Bain de foule dans un stade de cricket, coucher de soleil au Taj Mahal: l’Inde déroule à partir de lundi le tapis rouge pour Donald Trump dans un contexte de vives tensions commerciales entre les deux pays.
Ce voyage sera l’occasion d’un pas de deux soigneusement chorégraphié entre le président américain et le Premier ministre indien Narendra Modi, avec mise en scène de leur alchimie personnelle sur fond de frictions causées par leurs protectionnismes respectifs.
« Nous ne sommes pas très bien traités par l’Inde, mais il se trouve que j’apprécie beaucoup le Premier ministre Modi », a déclaré cette semaine le locataire de la Maison Blanche avant son premier déplacement officiel en Inde.
Pour sa visite de deux jours, durant laquelle il sera accompagné de sa femme Melania, le milliardaire républicain se rendra d’abord au Gujarat (ouest), riche Etat dont est originaire Narendra Modi et que le nationaliste hindou a gouverné jusqu’à son arrivée à la tête de la nation de 1,3 milliard d’habitants en 2014.
Le magnat de l’immobilier et le fils d’un vendeur de thé tiendront lundi à Ahmedabad un meeting conjoint devant plus de 100.000 personnes dans le plus grand stade de cricket du monde, inauguré pour l’occasion.
Cet événement, intitulé « Namaste Trump » (« Bonjour Trump » en hindi), est le retour de faveur de l’Indien au président américain pour un grand meeting similaire entre les deux hommes aux Etats-Unis, « Howdy Modi », organisé à Houston (Texas) en septembre dernier.
Donald Trump ira ensuite en fin de journée au Taj Mahal, emblématique mausolée de marbre blanc construit au XVIIe siècle par l’empereur moghol Shah Jahan et chef-d’œuvre d’architecture indo-persane. Son déplacement s’achèvera par des entretiens mardi à New Delhi.
Au-delà des accrocs ponctuels de la relation bilatérale, l’Inde représente sur le long terme un allié stratégique pour les Etats-Unis en Asie, qui voient en elle un potentiel contrepoids à la montée en puissance de la Chine dans la région.
– Représailles commerciales –
En parallèle de son bras de fer commercial avec Pékin, l’administration Trump a mis fin l’année dernière à des avantages dont bénéficiaient les importations en provenance d’Inde, jugeant que les entreprises américaines n’avaient pas en contrepartie un accès suffisant au marché indien, historiquement protectionniste.
Ce système permettait au géant d’Asie du Sud d’envoyer chaque année pour près de 6 milliards de dollars d’exportations aux Etats-Unis sans avoir à payer de droits de douane.

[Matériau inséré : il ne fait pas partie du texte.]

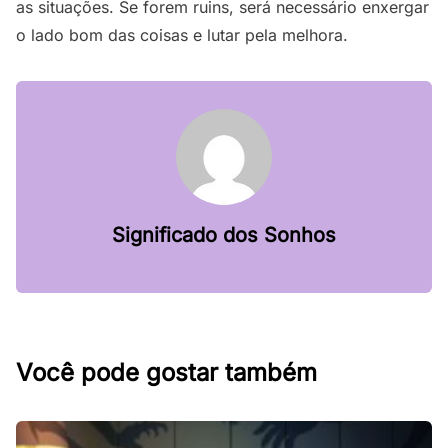
as situações. Se forem ruins, será necessário enxergar
o lado bom das coisas e lutar pela melhora.
Significado dos Sonhos
Você pode gostar também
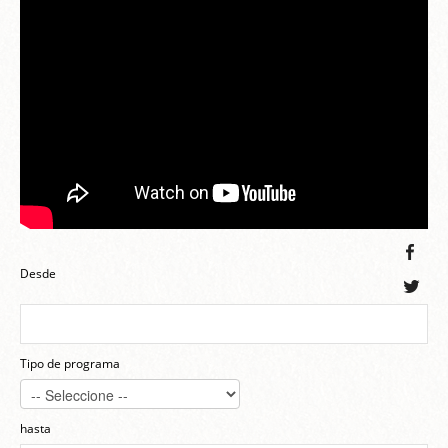
Desde
Tipo de programa
hasta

En représailles à la décision américaine, l’Inde, qualifiée de « roi des taxes douanières » par l’impétueux milliardaire, a rehaussé les barrières d’entrée pour des dizaines de produits venant des Etats-Unis.
Responsables indiens et américains négocient pied-à-pied ces derniers mois un accord commercial mais, faute de terrain d’entente à ce jour, la visite d’Etat du président américain ne devrait pas être l’occasion d’annonces majeures.
« Vu qu’ils n’ont pas réussi à parvenir à un accord commercial, le Premier ministre Modi va se plier en quatre pour offrir quelque chose à Trump, en l’occurrence une visite qui a du panache », analyse Tanvi Madan de la Brookings Institution.
Les deux dirigeants devraient signer le contrat d’achat par New Delhi d’hélicoptères militaires américains pour un montant de 2,4 milliards de dollars. En matière d’armement, la Russie, partenaire traditionnel de l’Inde depuis l’époque de la guerre froide, reste cependant le principal fournisseur d’équipement militaire du deuxième pays le plus peuplé de la planète.
L’acquisition en 2018 par l’Inde de systèmes de défense antiaérienne S-400 auprès de Moscou a fait grincer des dents à Washington, qui interdit les achats d’armes internationaux à la Russie. L’administration américaine n’a cependant pas annoncé de sanctions économiques contre l’Inde pour cette transaction.
De manière générale, New Delhi « a géré Trump de bien meilleure façon que des alliés-clés des Etats-Unis comme le Japon, l’Australie et d’autres pays d’Europe occidentale », estime Harsh V Pant, expert de l’Observer Research Foundation et professeur de relations internationales.